I want to set up my pc as a FTP server for my friend, so he can access some files on a "secured" area of the pc. I want to let him access maybe 2 of my five partitions. But, hes not the newest knife in the drawer when it comes to computers. I would normally not even ask a question like this, but I have not set up FTP clients in about 5 years. So, im sure there are some great flavors out there, for an advanced and a basic users. Any ideas?


----------



## Polarman (Jul 20, 2008)

You could try this (Filezilla) :

http://filezilla-project.org/


----------



## Deleted member 3 (Jul 20, 2008)

IE works just fine. For larger amounts of data something that can resume would be handy. Apart from that most clients work just fine, it's a matter of preference.

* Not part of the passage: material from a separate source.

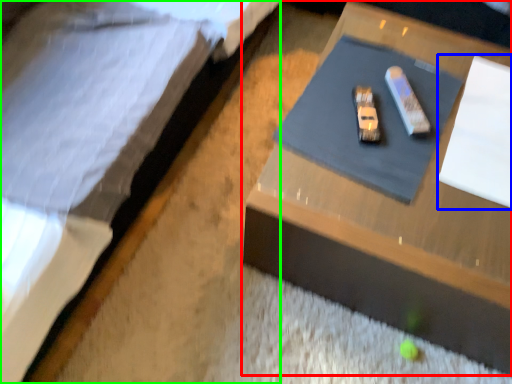
Question: Which is farther away from table (highlighted by a red box)? notepad (highlighted by a blue box) or bed (highlighted by a green box)?

Choices:
 (A) notepad
 (B) bed

Answer: (B)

It's mainly dependent on how you use the share. For example I use a program called FTPdrive (it's free) to mount my home FTP server as network drive locally. The same for some TPU servers. It's very easy to access things like that. For example you can directly save files to these folders. On the other hand, if you're downloading 700MB you don't want this as any issue with the line means you have to restart. In that case theres things like Filezilla or FlashFXP.


----------



## mrhuggles (Jul 20, 2008)

flashFXP, configure it, zip it up, send it to him and he can extract it where he wants and itl be a no touch solution without the whole install and configure thing.


----------



## CrAsHnBuRnXp (Jul 20, 2008)

I use FileZilla.


----------



## mrhuggles (Jul 20, 2008)

I use Ninjas.


----------



## Cybrnook2002 (Jul 20, 2008)

mrhuggles said:


> flashFXP, configure it, zip it up, send it to him and he can extract it where he wants and itl be a no touch solution without the whole install and configure thing.



I want something where its completely on his part. i dont want to have to zip anything everytime he wants something. I want to just create a share folder and have him be able to log in and take what he wants.


----------



## newtekie1 (Jul 20, 2008)

I use Filezilla's server and client.  They work wonderfully.


----------



## IggSter (Jul 21, 2008)

Clients: I use FireFTP (FF plugin) or Coreftp as a standalone application
Server: On windows I use Xlight FTP server


----------



## tkpenalty (Jul 21, 2008)

mrhuggles said:


> I use Ninjas.



postwhore much .


Filezilla is pretty good. Fairly straightforward to use.


----------



## mrhuggles (Jul 21, 2008)

lol sorry i thought i was being funny, anyhow, OH SO you mean you need a server? sorry i dont have alot of modern experience in servers :? good luck, but for client definatly flashfxp :?


----------



## Deleted member 3 (Jul 21, 2008)

Filezilla as server will do just fine, it's similar to Bulletproof though free.

As for not wanting to zip a program all the time. You can just send him the URL and his client should pick it up. something like ftp://login:pass@server.com


----------



## Breit (Jul 21, 2008)

you should definitely try smartftp out. it hast sftp over ssl support (pro-version) and fxp-support but the best part ist, it can use multiple threads to transfer the queue. they have a 30-day trial version on their website (full-featured), 32-bit and 64-bit!


----------



## Triprift (Jul 21, 2008)

I use Smart ftp myself and its excellent as beit said


----------